Ronin Round Table: Gateway to Gaming

Evan Sass

Most of us at Green Ronin have a weekly game night, and some have two or three. We got into this business because of our love for the hobby. That love started when somebody shared their own passion for roleplaying, or gave an RPG book as a present, or we found a dusty box with an intriguing cover on a shelf at a shop.

The Blue Box has recently come back into my possession.Up until 1979 or ’80, my gaming revolved around Monopoly, checkers, chess, Sorry, Mastermind, Life, Pit, and Password, with some Scrabble thrown in for good measure. But then, late one fateful December, a mysterious box appeared under a certain tree, wrapped in festive paper. My brother and I weren’t quite sure what to make of the contents of this box, but we sure were willing to find out what it had in store. We were thoroughly enchanted by the promise of adventure the box held, and by those six crazy dice.

I can’t remember if our D&D box came with a crayon to color in the numbers on the dice, or if we somehow managed without. I can’t remember what characters we played. What I do remember is that we played upstairs at the house where my parents still live, in the big bedroom with red shag carpet and beige walls. I remember 70s rock playing on the Sears all-in-one AM/FM + cassette recorder + 8-track player + record player stereo, that our dad was the Dungeon Master, and he started running us through B2, The Keep On the Borderlands.

I’m not sure if Dad made it through the whole module with us, or if we finished going through it on our own after that first session. That doesn’t really matter. My brother and I had a new hobby.

In the 80s we hadn't yet developed rules about where apostrophes go. (Not a true statement.)We slowly expanded our collection, branching out into AD&D. Roleplaying books were not always easy to find in Portland, Oregon in the 1980s. Or maybe we just weren’t very good at finding them. We discovered a store called Endgames at the Clackamas Town Center mall, where we bought such modules as The Village of Hommlet, The Temple of Elemental Evil, Slave Pits of the Undercity, Secret of the Slavers’ Stockade, and White Plume Mountain. We also picked up the Top Secret boxed set somewhere along the way, and rolled the pink and white dice until they were rounder than they were twenty-sided.

We started playing less and less as we entered high school. Once I went off to college, I only played in one RPG session, in about 1990: The game was Talislanta.
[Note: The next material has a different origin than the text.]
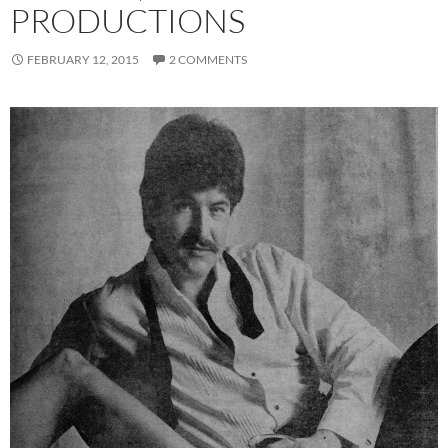
PRODUCTIONS
FEBRUARY 12, 2015
2 COMMENTS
I seem to recall a lot of time spent on character creation. That, and crazy tattoos and big swords. (I’m referring to the characters.)

After college I moved to Seattle, and started playing in an actual weekly gaming group, with my brother once more, along with Brian Hess, who later would write Walk the Plank with me. After a brief flirtation with the first edition of Shadowrun (We loved the setting, but the rules…? Not so much.), we revisited first edition AD&D.

We rolled up characters and battled against bandits, goblins, slavers, giants, drow, undead, and even a dragon or two. Brian’s kids were about the same height as the table, and loved to roll the dice for us. Sometimes the dice even stayed on the table. Brian told them they could only roll up characters and play with us once they learned how to read the rules. This not only led to them becoming voracious readers, but we soon had two more, rather clever, players in our weekly games.

That gaming group changed over the years, of course, as people moved, or joined, or quit, and we tried out other games like Warhammer Fantasy Roleplay (second edition) and Mutants & Masterminds. These days it’s pretty much just Brian and me trying to make time on the occasional Saturday to play Borderlands or Dawn of War online while chatting over Skype.

I’ve got a couple little voracious readers of my own now, with whom I’ve played a little Faery’s Tale Deluxe and Pokémon Adventure Game. They have started to turn blank sheets of notebook paper into "character sheets" of Star Wars characters, Pokémon trainers, and Hogwarts students, and they want me to bring them back their own dice from Gen Con this year.

I’ll catch you guys later. It looks like it’s time to call Brian and get the gaming group back together.